What's interesting is how past scares shaped strategies; recall 2024's Illinois tax hikes that trimmed margins, yet Flutter rebounded with 28% U.S. growth, proving resilience; now, with prediction curbs, those who've studied cross-border dynamics observe traditional books regaining 10-15% market share in pilot states.

Broader Regulatory Landscape in March 2026

As March 2026 heats up, this bill joins a queue of U.S. measures, including CFTC rule tweaks and state probes into offshore apps; Australian regulators, via the Australian Communications and Media Authority, watch closely too, having blocked similar platforms Down Under since 2023, where sportsbooks like Sportsbet (Flutter-owned) hold 80% share.

Canadian provinces mirror this, with Ontario's iGaming market—launched 2022—favoring licensed books over predictions; data from Ontario's Alcohol and Gaming Commission shows sportsbooks capturing 92% of $2.5 billion handle in 2025, a blueprint U.S. lawmakers reference.

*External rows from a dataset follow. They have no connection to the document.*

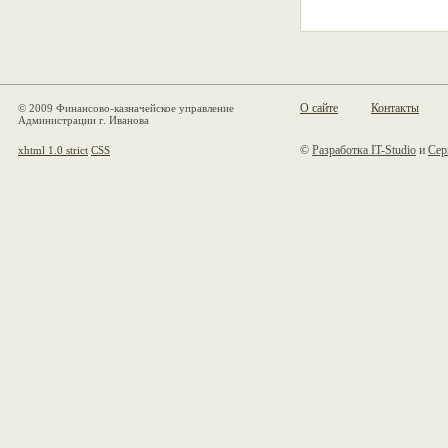
О сайте
Контакты
© 2009 Финансово-казначейское управление
Администрации г. Иванова
©
Разработка IT-Studio
и
Сер
xhtml 1.0 strict
CSS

Yet challenges persist: prediction platforms vow legal fights, citing free speech angles, and volumes could shift underground; still, stock surges reflect bets on enforcement, with Flutter's CEO highlighting U.S. opportunities in recent earnings calls.

Investor Sentiment and Future Outlook

Analysts project sustained gains if the bill passes, estimating $500 million in redirected U.S. handle for top books; Flutter's forward P/E sits at 18x, Entain at 12x—bargains if competition thins; traders eye Q1 2026 earnings, due late April, for U.S. metrics post-bill.

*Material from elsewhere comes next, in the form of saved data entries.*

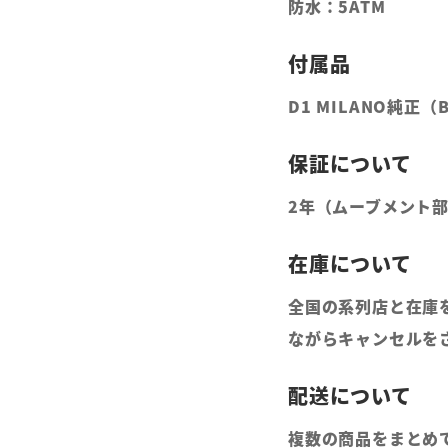
防水：5ATM
D1 MILANO純正
2年（ムーブメント
全国の系列店と在庫
ながらキャンセルを
複数の商品をまとめ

People in the know remember 2023's DraftKings rally after New York approvals, up 20% in days; similar patterns emerge here, but with bipartisan backing, the writing's on the wall for predictions, handing sportsbooks the ball.

And so, as committees deliberate, UK stocks hold gains, underscoring how U.S. rules dictate London fortunes; those tracking March 2026 filings note heightened lobbying, with Flutter and Entain ramping D.C. presence.

Conclusion

This bipartisan bill's debut propelled UK gambling stocks to the forefront, with Flutter's 7.6% and Entain's 6.4% surges spotlighting traditional sportsbooks' potential windfall; against prediction markets' rise, regulators prioritize licensed operators, reshaping U.S. competition and bolstering firms' transatlantic bets.

Observers await Senate votes amid March 2026 buzz, where outcomes could lock in advantages for years; data underscores the stakes—$150 billion handles don't lie—and UK players stand poised to capitalize, their shares reflecting a market betting big on regulatory favor.